いつも連絡があるたびに、もう決して(診察に)行くまい、行くまいと決心するのですが、やっぱり市役所の人に悪いし、せっかくだからと思い、ひょっとすると今度はなにか結論が出るかもしれないと思ってくるのですよ」
「同じ年に同じような、こんなかたわの子どもが三人も四人も、同じ部落に生まれてくるということはただごとではないでしょう。私は水俣病と思います。先生たちがなんと思われようと、私は水俣病以外にこの子どもたちの病気は考えられないと思います。もし違うと言われるならば、なにが原因か教えて下さい」
「最初のころ九大の偉い先生が見に来られたけれども、さあっと見て、これは脳性小児麻痺ですと言われました。よく調べもせんで。それ以来この子どもは脳性小児麻痺ということで放り出されているのですよ。その偉か先生たちはそのあと湯之児の温泉に、会社の人たちと車で行かれるのを、ちゃんと見ていた人がいるんですから」(原田正純/著、岩波新書「水俣病」P-77〜78)
患者家族の貧しい生活と周囲の偏見、そして必死に責任追及から逃れようとするチッソと行政の態度が、胎児性患者の認定を困難にしたのである。原田氏とは別個に調査していた宇井純氏は、胎児性患者の認定が拒否されていることに対し調査報告書に、
「小児科においては何等かの政治的配慮あるものの如く、答弁明確を欠く感あり。このことは県の環境衛生課長も指摘していた」「会社側はどうやらアルデヒド工場の排水で発症に成功したと思われるふしがある。と記していた(水俣病事件四十年P-358)。水俣工場では工場廃液を猫に直接与える実験が密かに行われ、1959年10月猫の発症が確認されたがもちろん公表されなかった。魚介類を食べなくとも、工場廃液に含まれる毒物を経口あるいは胎内で摂取すれば水俣病を発症することは、当時のチッソや行政にとって隠蔽しなければならない事実だった。

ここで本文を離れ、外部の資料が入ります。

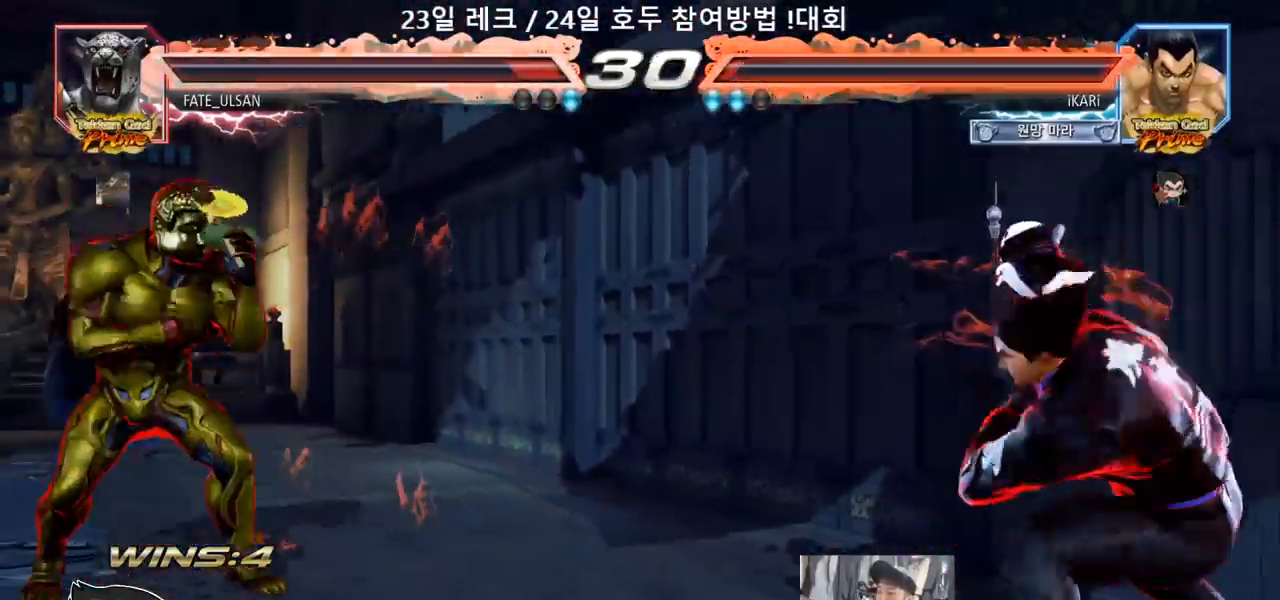
{"buttons": [], "left_stick": "right", "events": [[167, "left_stick", "right"]]}
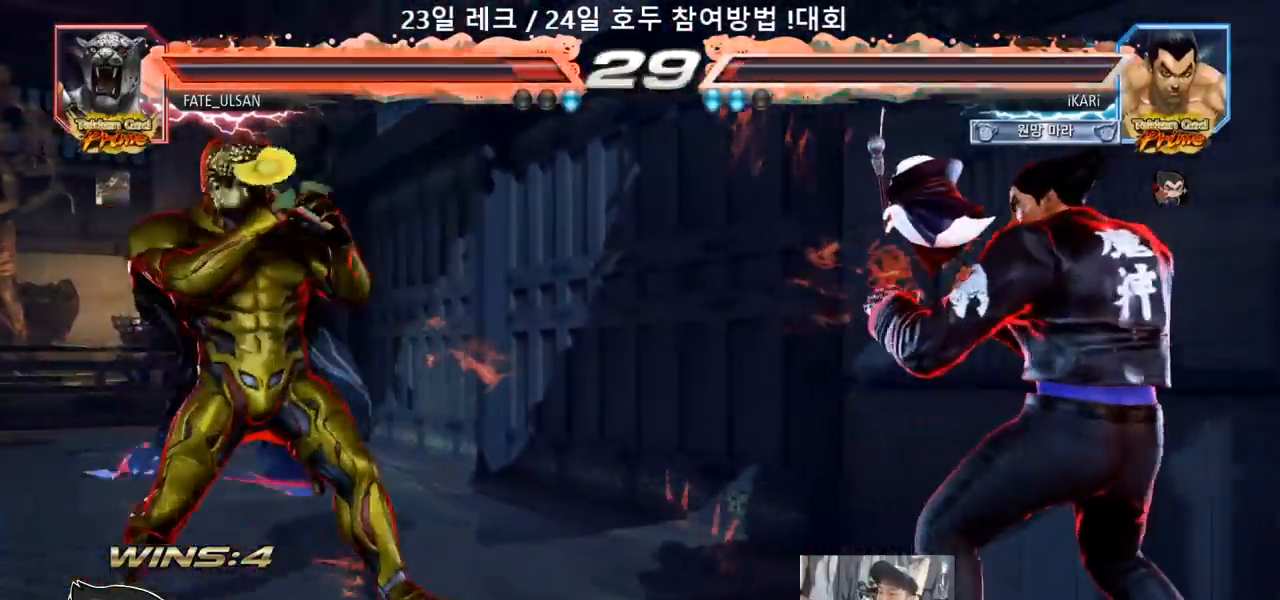
{"buttons": ["CIRCLE", "SQUARE"], "left_stick": "center", "events": [[133, "left_stick", "center"], [233, "left_stick", "down"], [317, "left_stick", "center"], [467, "CIRCLE", "down"], [467, "SQUARE", "down"]]}
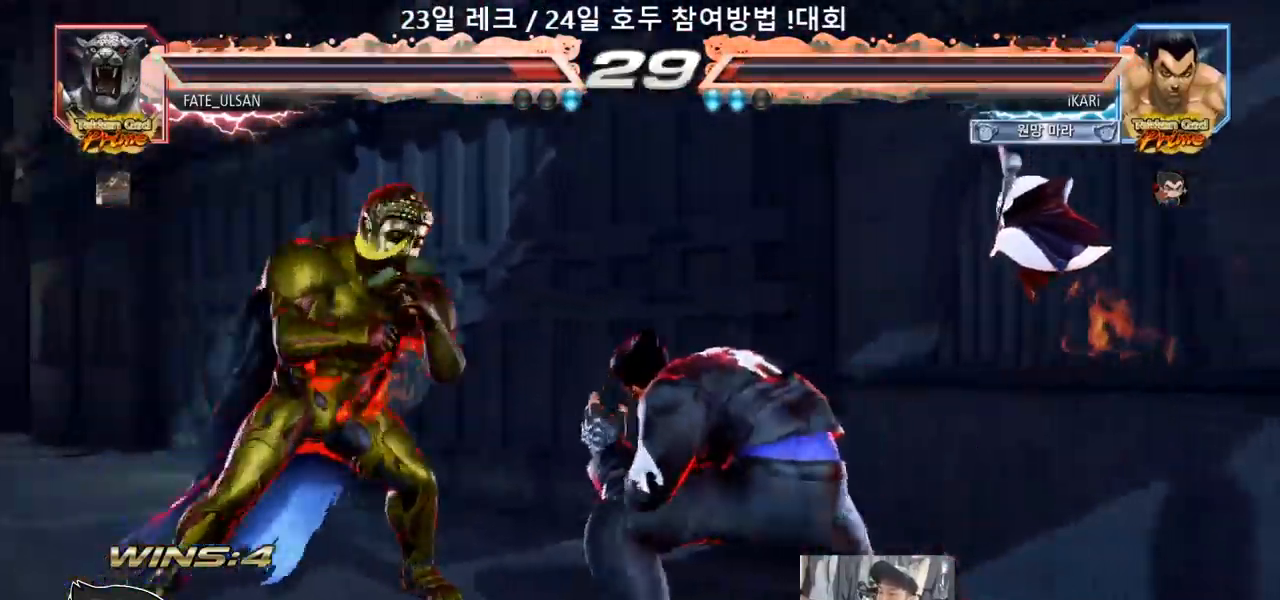
{"buttons": ["CIRCLE", "SQUARE"], "left_stick": "center"}
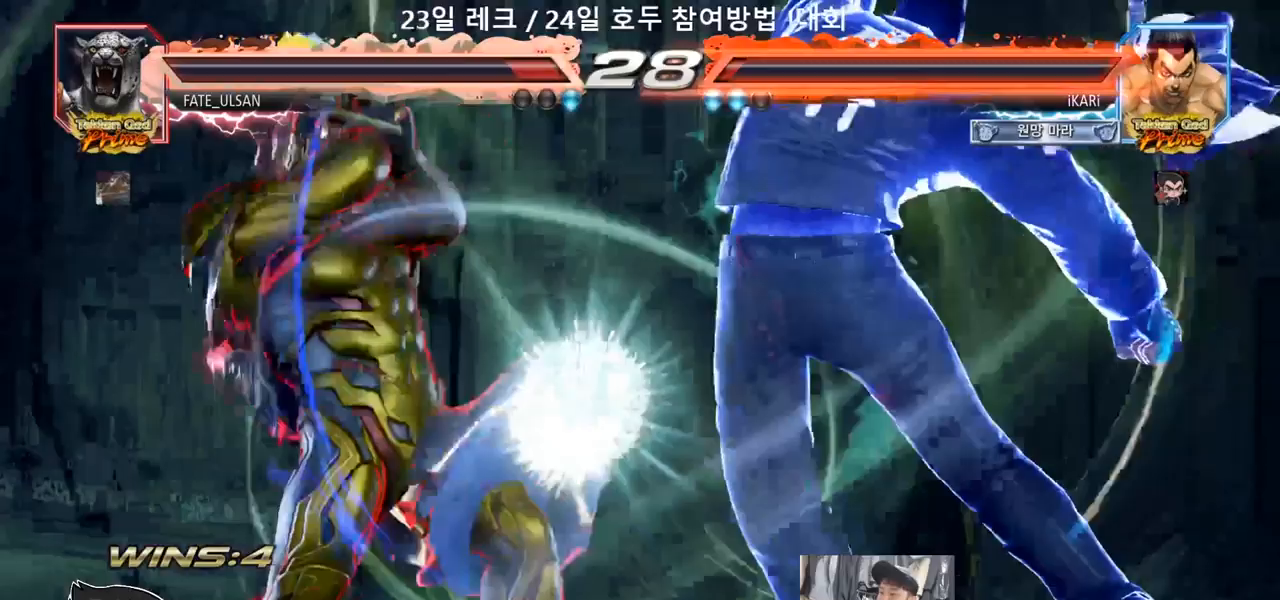
{"buttons": [], "left_stick": "left", "events": [[100, "CIRCLE", "up"], [267, "SQUARE", "up"], [350, "left_stick", "left"], [400, "left_stick", "center"], [500, "left_stick", "left"]]}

熊本衛研の(毛髪)調査は、何とかして続けさせる必要がある」
しかし原田氏や宇井氏らの調査・研究によって患者らが胎児性の水俣病であることが明らかになっていったが、依然として行政は水俣病認定を避けていた。患者の母親らが市役所に医療費援助を求めても、「保健所に行け」、保健所に行くと「大学で研究中だ」などとたらい回しにされていた。「あまつさえ、だれか一人が死んで解剖させてくれたらわかるというのである」(「水俣病」P-81)
1961年3月、一人の胎児性患者が死亡し解剖され、メチル水銀による病変が確認されたが、他の患者については「一人は水俣病であるとわかったが、ほかの子どもたちがみんなそうだということはまだわからないので、もう一人死ねばわかる」として、認定は行われなかった(「水俣病」P-82)。
翌年9月二人目の患者が死亡し、解剖結果によってやはり水俣病だったことが明らかになり、「水俣病患者診査会」は11月にようやく患者全員を胎児性水俣病患者と認定した。チッソから16名の患者への見舞金は、総額350万円という額であった。
1968年8月13日、熊本日日新聞に「水俣病患者家庭互助会は政府の公害認定があっても、訴訟しないことを再確認し、会員から確認書をとった」という記事が載る。当時NHKアナウンサーだった宮澤信雄氏はこの記事で水俣病への関心を持ったという。(水俣病事件四十年P-17)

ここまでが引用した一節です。